Digital Platforms and Territoriality in International Investment Arbitration - ARIA - Vol. 36, No. 1
Duoye Xu is an associate at Winston & Strawn LLP and received his JD from Columbia Law School in 2024.
Originally from The American Review of International Arbitration (ARIA)
PREVIEW
ABSTRACT
In recent years, digital platforms have become a key target of government regulatory and enforcement actions. Thus, some digital platform businesses may want to challenge the government measures that affect them in investment arbitration. Meeting the territoriality requirement, i.e., protection of investment in the territory of the host state under investment treaties, is particularly challenging for digital platforms given the intangible and transnational nature of their businesses. This article examines three routes to meet this threshold: territoriality of investment, territoriality of damages, and the definition of investment.
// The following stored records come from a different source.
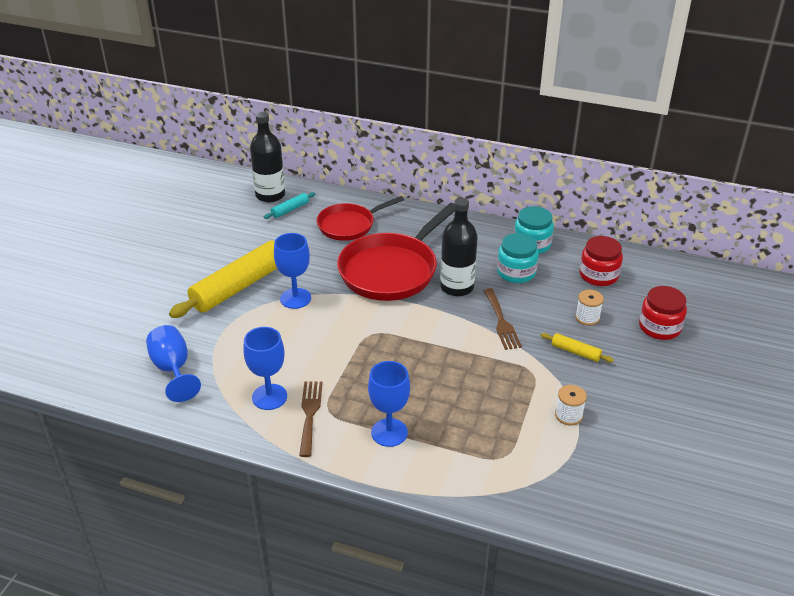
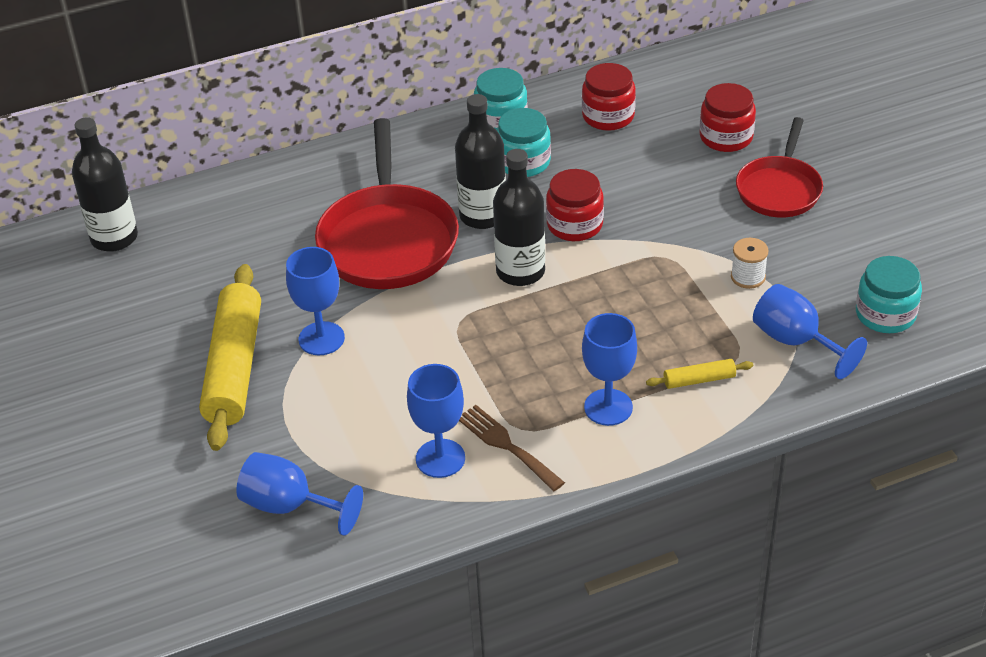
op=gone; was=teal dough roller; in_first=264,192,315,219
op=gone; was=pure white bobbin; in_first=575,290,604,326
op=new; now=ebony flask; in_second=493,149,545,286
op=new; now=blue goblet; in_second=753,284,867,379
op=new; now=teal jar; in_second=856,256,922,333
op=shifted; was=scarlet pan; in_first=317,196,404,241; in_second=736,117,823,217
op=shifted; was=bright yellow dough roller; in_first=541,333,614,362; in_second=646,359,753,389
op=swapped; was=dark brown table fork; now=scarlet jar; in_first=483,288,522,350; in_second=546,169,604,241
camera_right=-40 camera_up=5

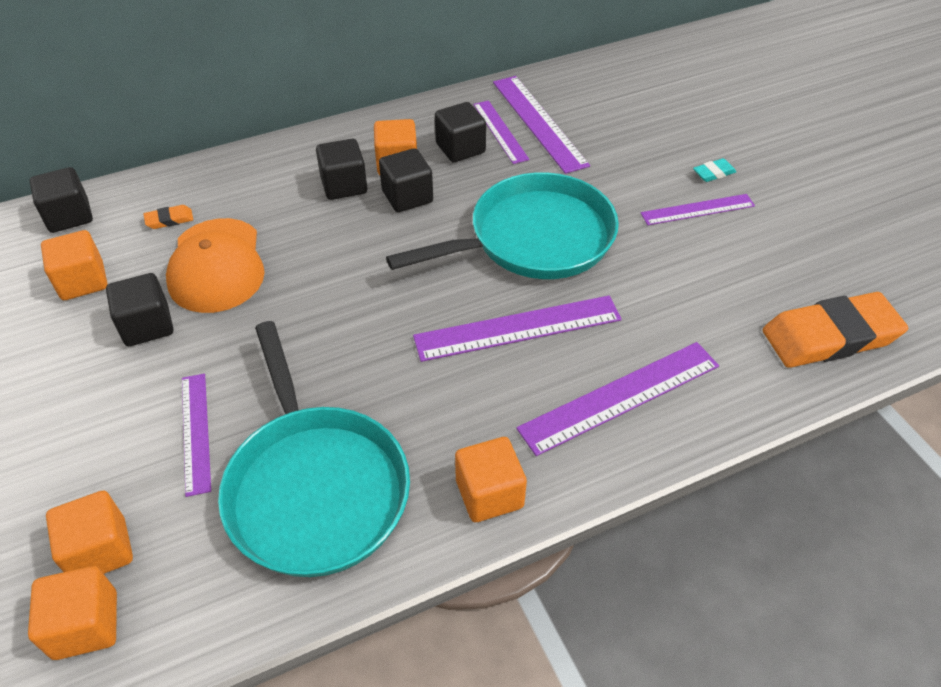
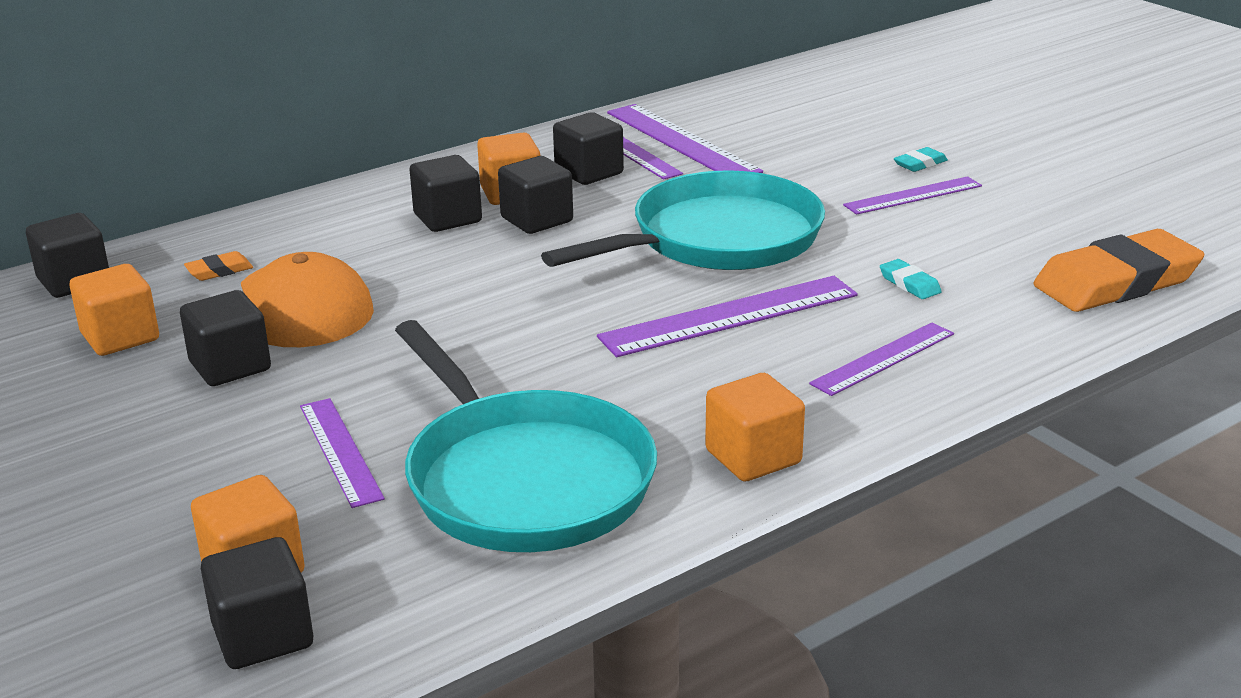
op=new; now=teal gum eraser; in_second=880,259,942,299
op=repainted; was=orange cube; now=ebony cube; in_first=28,566,117,660; in_second=201,537,313,669
op=scaled; was=purple straightedge; in_first=516,342,719,456; in_second=809,323,954,396; ratio=0.63
camera_right=-10 camera_up=-20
There are substantial uncertainties in these areas of international investment law, which is further complicated by their overlap in function. As explored through the course of this paper, digital platforms may face significant difficulties in crossing the territoriality threshold through the first two routes, but under certain circumstances, they may take the third route, counting their user network in the host state as an investment, thus satisfying the territoriality requirement.
I. INTRODUCTION
This article discusses how the territoriality threshold in international investment arbitration would apply to digital platforms. As a general principle, investment treaties only protect investment in the territory of the host state. This territoriality requirement becomes an issue for digital platforms due to the intangible and transnational nature of their businesses. Digital platforms often concentrate their physical assets and intellectual properties in their home jurisdictions and a few overseas hubs. Thus, in the geographical sense (which can be different from legal sense), they may not have investments in many jurisdictions, and even if they do, the scale of typical investments may not match the scale of their digital operations. Despite the foregoing, the monies spent by digital platforms in maintaining operations in some jurisdictions can be huge. In this scenario, can they bring a claim under the investment arbitration regime to challenge government measures? Can they get full recovery for what they lose as a result of state action? This paper examines three potential routes. Each of them concerns a doctrine in international investment law: (1) connecting investments abroad to the host state (“territoriality of investment route”); (2) attaching all damages to can-be-trivial investments in the host state (“territoriality of damages route”); and (3) recognizing user network as an investment (“definition of investment route”).
The importance of the territoriality issue for digital platforms has been rising as we see government actions around the globe targeting digital platforms in recent years. Just to name a few, the European Union Digital Service Act and Digital Market Act, a group of countries restricting the use of Tik Tok, Indonesia banning e-commerce on social media, and Norway temporarily forbidding Meta from customized advertising. While many of these government measures are based on justifiable concerns, such as antitrust, data protection, consumer and small business protection, geopolitical tensions etc., it is not always clear, at least from the investors’ perspective, how these measures taken by the sovereign nations are consistent with established international standards. Inevitably, some companies owning digital platform businesses will want to examine the government measures that affect them in an independent and impartial international adjudicatory process. As no other regime can offer the same widely available international channels for individual businesses to challenge a foreign government’s action (or even for an entity to challenge foreign government measures at all, since the WTO dispute resolution currently stands paralyzed by the appellate body crisis), investor-state arbitration tribunals appear an attractive forum for such disputes. Indeed, Uber sent a notice of dispute against Colombia in 2019, though the case did not go forward. Regardless of one’s policy preference about whether ISDS should be open to “Big Tech,” it is still important to understand where the current doctrines stand.